Top of Provided data
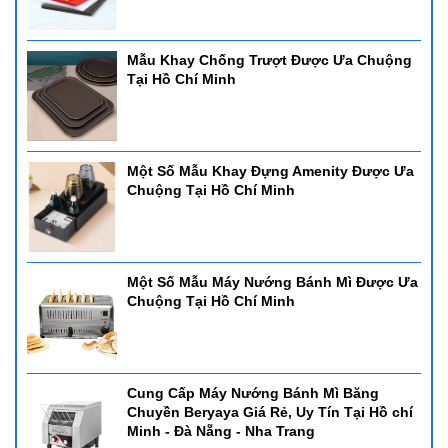
Mẫu Khay Chống Trượt Được Ưa Chuộng
Tại Hồ Chí Minh
Một Số Mẫu Khay Đựng Amenity Được Ưa
Chuộng Tại Hồ Chí Minh
Một Số Mẫu Máy Nướng Bánh Mì Được Ưa
Chuộng Tại Hồ Chí Minh
Cung Cấp Máy Nướng Bánh Mì Băng
Chuyền Beryaya Giá Rẻ, Uy Tín Tại Hồ chí
Minh - Đà Nẵng - Nha Trang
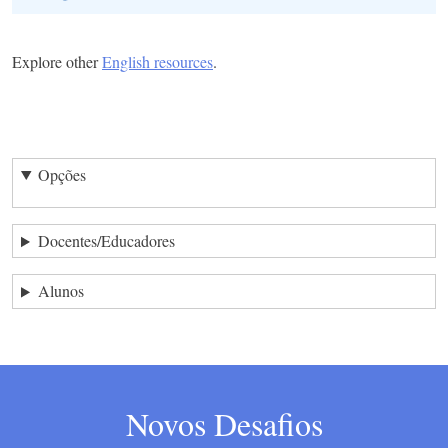
Explore other
English resources
.
Opções
Docentes/Educadores
Alunos
Novos Desafios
Bottom of Provided data
§ **Prompt**
Without the pictures, print the whole listing exactly as given.

§ **Response to this task**
Mẫu Khay Chống Trượt Được Ưa Chuộng
Tại Hồ Chí Minh
Một Số Mẫu Khay Đựng Amenity Được Ưa
Chuộng Tại Hồ Chí Minh
Một Số Mẫu Máy Nướng Bánh Mì Được Ưa
Chuộng Tại Hồ Chí Minh
Cung Cấp Máy Nướng Bánh Mì Băng
Chuyền Beryaya Giá Rẻ, Uy Tín Tại Hồ chí
Minh - Đà Nẵng - Nha Trang
Explore other
English resources
.
Opções
Docentes/Educadores
Alunos
Novos Desafios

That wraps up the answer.